- _Task prompt_
Gather every line from the entries below that includes "white".

- _Data for review_
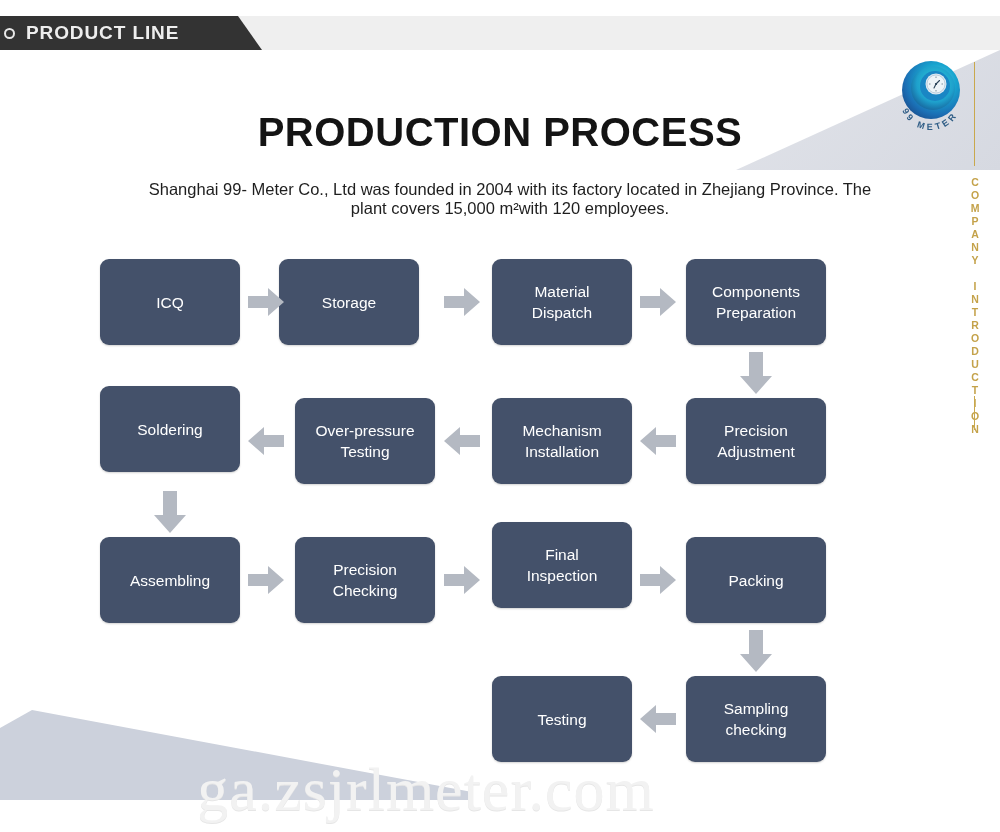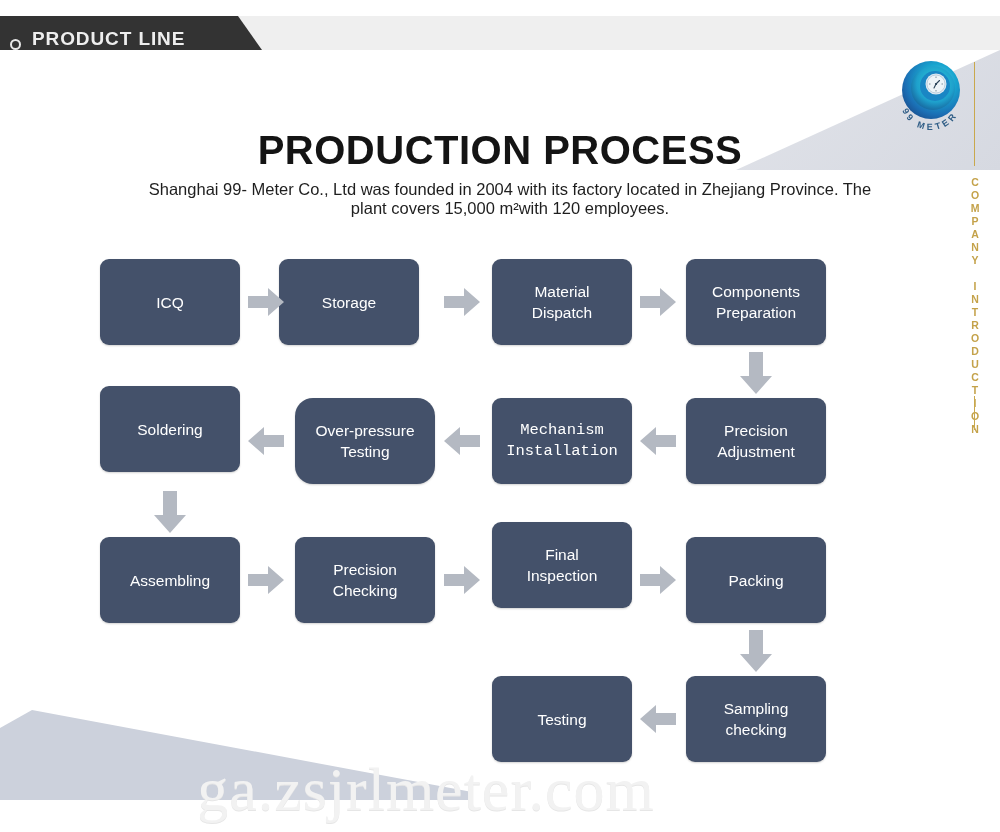--- a/index.html
+++ b/index.html
@@ -28,22 +28,22 @@
   }
   .banner-dark {
     position: absolute; left: 0; top: 0;
     width: 262px; height: 34px;
     background: #333333;
     clip-path: polygon(0 0, 238px 0, 262px 34px, 0 34px);
   }
   .banner-inner {
     position: absolute; left: 0; top: 0;
     width: 238px; height: 34px;
-    display: flex; align-items: flex-end;
-    padding-left: 10px;
+    display: flex; align-items: center;
+    padding-left: 4px;
   }
   .banner-ring {
     width: 11px; height: 11px;
     border: 2.6px solid #e8e8e8;
     border-radius: 50%;
     flex: none;
   }
   .banner-text {
     color: #eeeeee;
     font-size: 19px;
@@ -93,21 +93,21 @@
     letter-spacing: 1px;
     font-weight: bold;
     writing-mode: vertical-rl;
     text-orientation: upright;
     white-space: nowrap;
     line-height: 18px;
   }
 
   
   .title {
-    position: absolute; left: 0; top: 128px;
+    position: absolute; left: 0; top: 110px;
     width: 1000px;
     text-align: center;
     font-size: 40px;
     font-weight: bold;
     color: #141414;
     letter-spacing: 0.5px;
   }
   .subtitle {
     position: absolute; left: 140px; top: 180px;
     width: 740px;
@@ -232,23 +232,23 @@
         <polygon points="0,8 20,8 20,0 36,14 20,28 20,20 0,20" fill="#b4b9c2"></polygon>
       </svg>
   </div>
   <div class="arrow" style="left:740px; top:352px;">
     <svg width="32" height="42" viewBox="0 0 32 42">
         <polygon points="9,0 23,0 23,24 32,24 16,42 0,24 9,24" fill="#b4b9c2"></polygon>
       </svg>
   </div>
 
   <div class="box" style="left:100px;  top:386px;">Soldering</div>
-  <div class="box" style="left:295px;  top:398px;border-radius:18px;">Over-pressure
+  <div class="box" style="left:295px;  top:398px;">Over-pressure
 Testing</div>
-  <div class="box" style="left:492px;  top:398px;font-family:Liberation Mono, monospace;">Mechanism
+  <div class="box" style="left:492px;  top:398px;">Mechanism
 Installation</div>
   <div class="box" style="left:686px;  top:398px;">Precision
 Adjustment</div>
 
   <div class="arrow" style="left:640px; top:427px;">
     <svg width="36" height="28" viewBox="0 0 36 28">
         <polygon points="36,8 16,8 16,0 0,14 16,28 16,20 36,20" fill="#b4b9c2"></polygon>
       </svg>
   </div>
   <div class="arrow" style="left:444px; top:427px;">

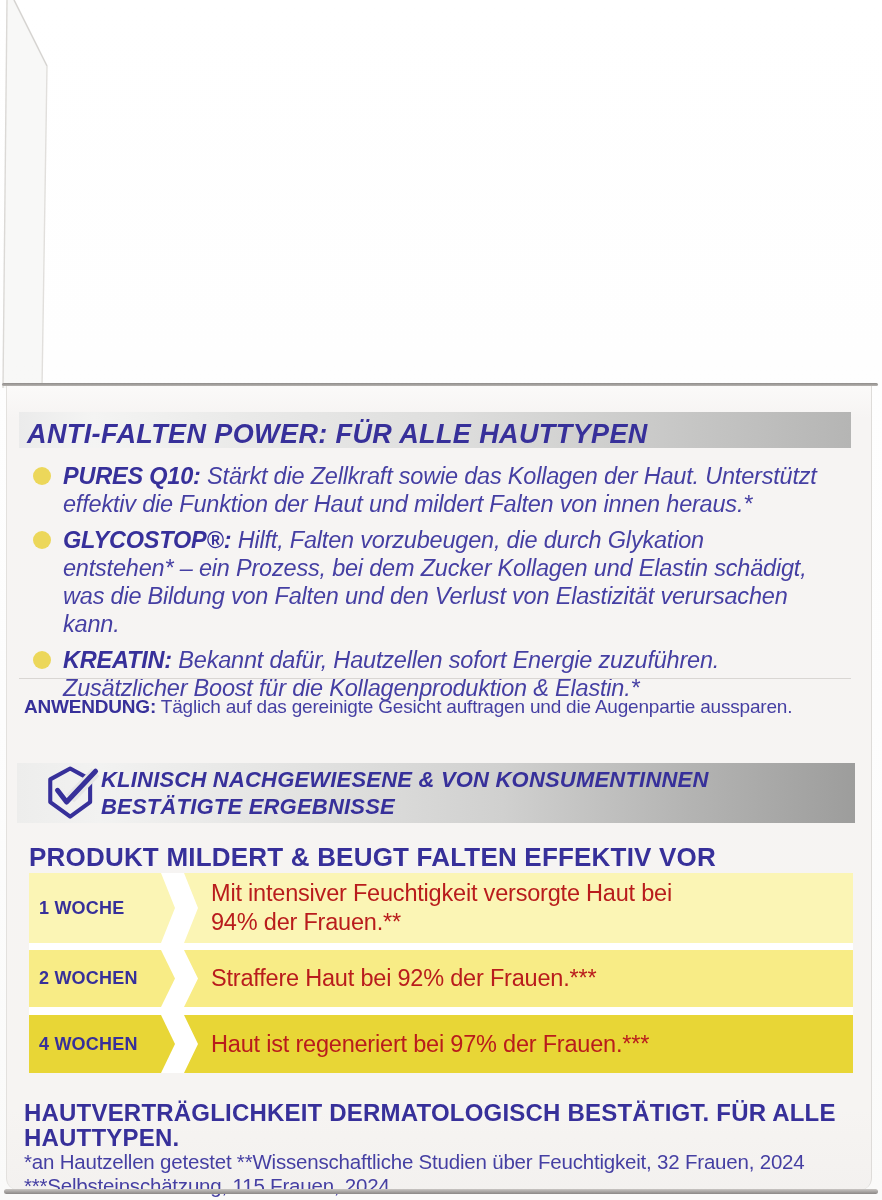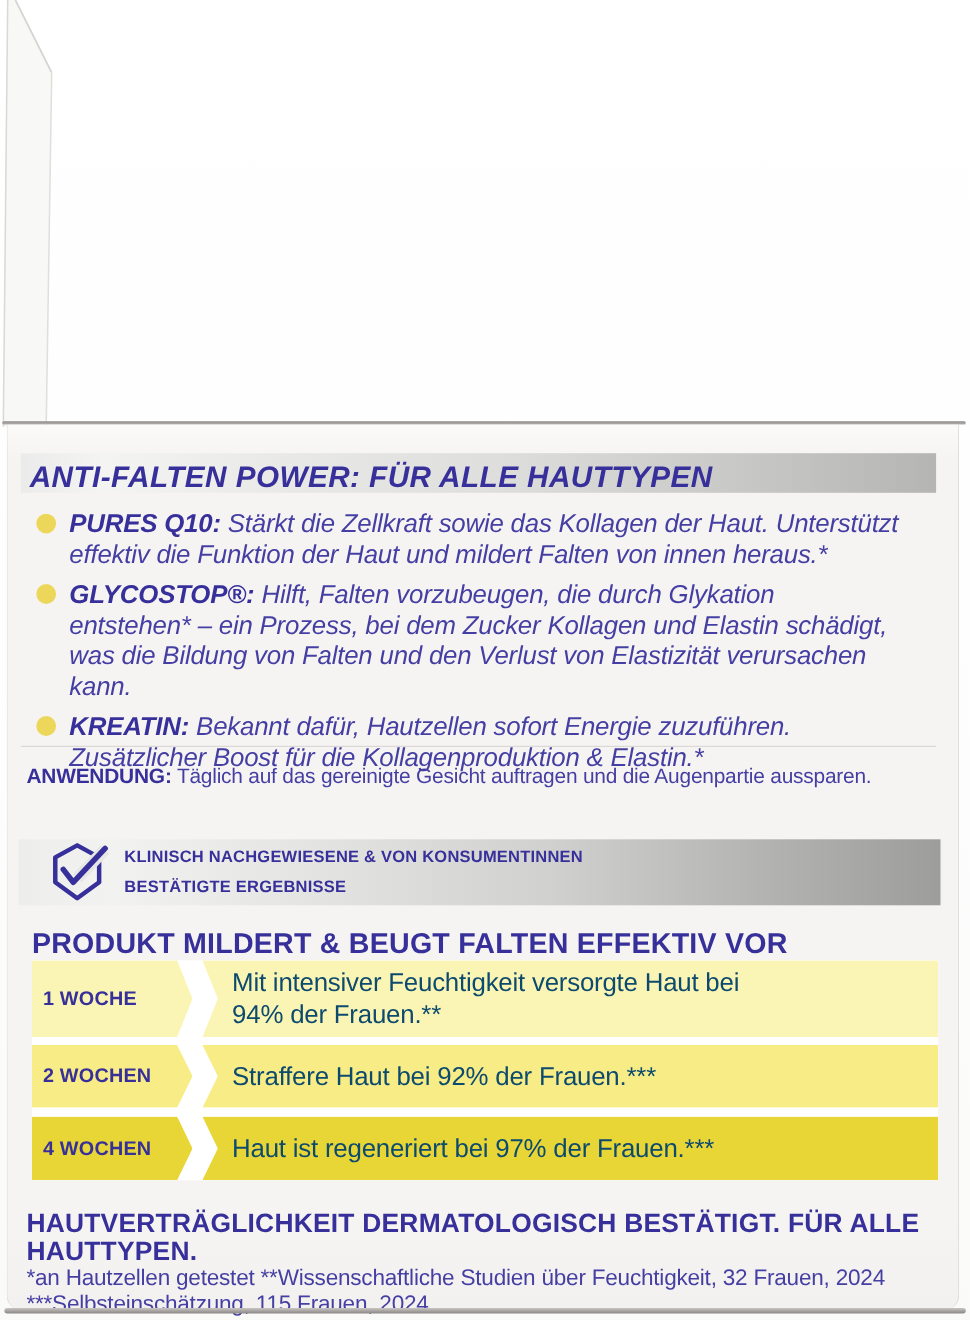--- a/index.html
+++ b/index.html
@@ -42,38 +42,38 @@
   .divider { position:absolute; left:12px; top:292px; width:832px; height:1px; background:#d9d6d3; }
 
   .usage { position:absolute; left:17px; top:306px; width:800px;
       font-size:19px; line-height:29px; letter-spacing:-.2px; }
 
   
   .clinical-bar { position:absolute; left:10px; top:377px; width:838px; height:60px;
       background:linear-gradient(90deg,#ededec 0%,#f2f2f1 10%,#e3e3e2 33%,#d0d0cf 58%,#b4b4b3 80%,#9d9d9c 100%);
       display:flex; align-items:center; }
   .clinical-icon { margin-left:26px; flex:0 0 auto; }
-  .clinical-text { margin-left:12px; font-size:15px; line-height:27px; font-weight:bold;
-      color:#37309a; letter-spacing:.2px; }
+  .clinical-text { font-size:22px; line-height:27px; font-weight:bold;
+      color:#37309a; letter-spacing:.2px;font-style:italic; }
 
   .results-headline { position:absolute; left:22px; top:456px; font-size:26px; font-weight:bold;
       color:#37309a; letter-spacing:.2px; white-space:nowrap; }
 
   
   .rows { position:absolute; left:22px; top:487px; width:824px; background:#ffffff; }
   .row { display:flex; width:100%; }
   .row1 { height:70px; margin-bottom:7px; }
   .row2 { height:57px; margin-bottom:8px; }
   .row3 { height:58px; }
   .row-period { width:146px; flex:0 0 auto; display:flex; align-items:center; padding-left:10px;
       clip-path:polygon(0 0, 132px 0, 146px 50%, 132px 100%, 0 100%);
       font-size:18px; font-weight:bold; color:#37309a; letter-spacing:.2px; }
   .row-claim { flex:1 1 auto; display:flex; align-items:center; padding-left:36px;
       clip-path:polygon(9px 0, 100% 0, 100% 100%, 9px 100%, 23px 50%);
-      font-size:23.5px; line-height:29px; color:#0c4a6e; letter-spacing:-.2px; }
+      font-size:23.5px; line-height:29px; color:#b91c1c; letter-spacing:-.2px; }
   .row1 .row-claim span { max-width:505px; }
 
   
   .footer { position:absolute; left:17px; top:714px; width:830px; }
   .footer-claim { font-size:24px; font-weight:bold; color:#37309a; letter-spacing:.2px; line-height:25px; }
   .footnote { font-size:20.5px; color:#453fa3; line-height:24px; letter-spacing:-.2px; }
 </style>
 </head>
 <body>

- _Solved exercise_
     white-space: nowrap;
       color:#37309a; letter-spacing:.2px; white-space:nowrap; }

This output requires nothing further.